This is a perfect time of year to wish — like all good Miss America candidates — for world peace. These cookies are so named because Dorie Greenspan’s neighbor believes a daily dose of them would ensure world peace. I can’t disagree.
We have a magical Giant near us (the supermarket, not, like, Grawp) that has all manner of food items, including Scharffen Berger chocolate products. So I used this cocoa powder and some of their baking chunks for these cookies. Obviously you can use whatever is available.
My co-worker Meghan told me she doesn’t even like chocolate that much, but she loved these cookies. I don’t totally know how that works, but there you have it. These cookies are good.
You need to put a towel over the mixer to avoid spraying flour and cocoa powder all over the place.

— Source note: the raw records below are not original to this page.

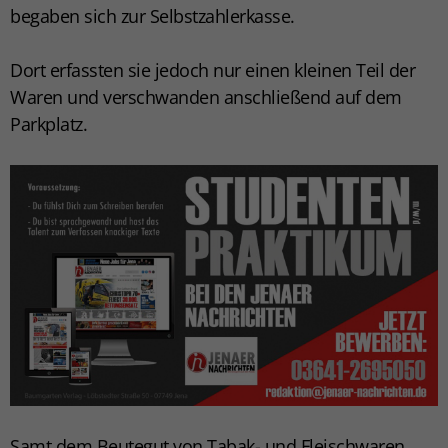
begaben sich zur Selbstzahlerkasse.
Dort erfassten sie jedoch nur einen kleinen Teil der
Waren und verschwanden anschließend auf dem
Parkplatz.
Samt dem Beutegut von Tabak- und Fleischwaren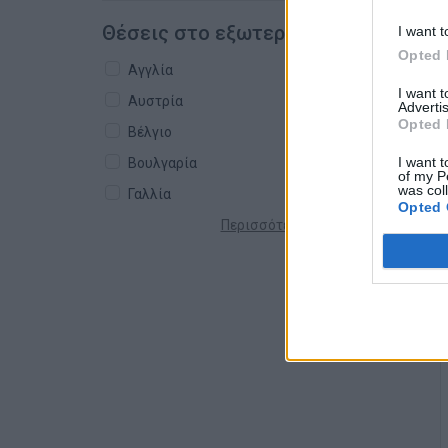
Θέσεις στο εξωτερικό
I want t
Opted 
Αγγλία
I want 
Αυστρία
Advertis
Opted 
Βέλγιο
I want t
Βουλγαρία
of my P
was col
Γαλλία
Opted 
Περισσότερες χώρες +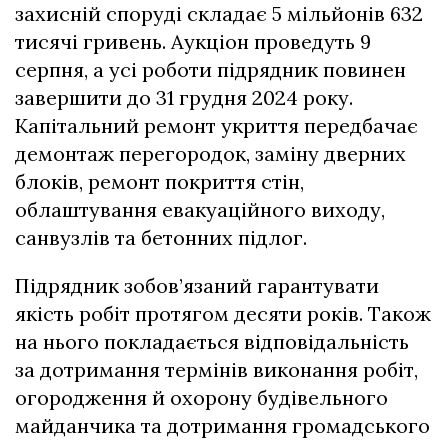
захисній споруді складає 5 мільйонів 632
тисячі гривень. Аукціон проведуть 9
серпня, а усі роботи підрядник повинен
завершити до 31 грудня 2024 року.
Капітальний ремонт укриття передбачає
демонтаж перегородок, заміну дверних
блоків, ремонт покриття стін,
облаштування евакуаційного виходу,
санвузлів та бетонних підлог.
Підрядник зобов’язаний гарантувати
якість робіт протягом десяти років. Також
на нього покладається відповідальність
за дотримання термінів виконання робіт,
огородження й охорону будівельного
майданчика та дотримання громадського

The cookie dough is going to be more than a little crumbly when you take it out of the bowl to form it into logs. You should be able to smoosh it together pretty easily, though.
You should use a serrated knife for these cookies, too. And if they break apart when you’re slicing them…
just smash it back together in cookie form.
Come on, you know you want to try them.
World peace cookies (Recipe from Dorie Greenspan via Smitten Kitchen)
1 1/4 cups all-purpose flour
1/3 cup unsweetened cocoa powder
1/2 teaspoon baking soda
1 stick plus 3 tablespoons unsalted butter, at room temperature
2/3 cup (packed) light brown sugar
1/4 cup sugar
1/2 teaspoon fleur de sel or 1/4 teaspoon fine sea salt
1 teaspoon vanilla extract
5 ounces bittersweet chocolate, chopped into chips, or a generous 3/4 cup chocolate chips/chunks
Sift the flour, cocoa and baking soda together.
In a stand mixer with a paddle attachment or in a large bowl with a hand mixer, beat the butter on medium speed until soft and creamy. Add the sugars, the salt and vanilla and beat with two minutes more.
Turn off the mixer. Pour in the flour, put a kitchen towel over the stand mixer and pulse the mixer at low speed about five times, a second or two each time. Look at the mixture. If there is still a lot of flour on the top, put the towel back on and pulse the mixer a few more times. If not, take the towel off and continue mixing at low speed for about 30 seconds more, just until the flour disappears into the dough. (You want to work the dough as little as possible once the flour is added, so crumbly is fine). Throw in the chocolate pieces and stir just to incorporate them.
Pour dough out onto a work surface, gather it together into a ball and divide it in half. Shape each half into a log about 1 1/2 inches in diameter. Wrap the logs in plastic wrap and refrigerate them at least 3 hours (or up to three days – you can also freeze them up to two months*).
When you’re ready to bake the cookies, put a rack in the middle of the oven and preheat the oven to 325. Line two baking sheets with parchment paper or silicone mats.
Using a sharp (preferably serrated) knife, slice the logs into 1/2-inch thick rounds. (If they crack while cutting them, squeeze them back together). Place the cookies on the baking sheets about 1 inch apart from each other.
Bake the cookies one sheet at a time for 12 minutes (they won’t be firm or look done, but that’s how they’re supposed to be). Move the baking sheet to a cooling rack and let the cookies cool (or just let them cool slightly and serve warm).
*If you freeze the dough, you don’t have to thaw it out before baking. Just slice the cookies and bake them 1 minute longer.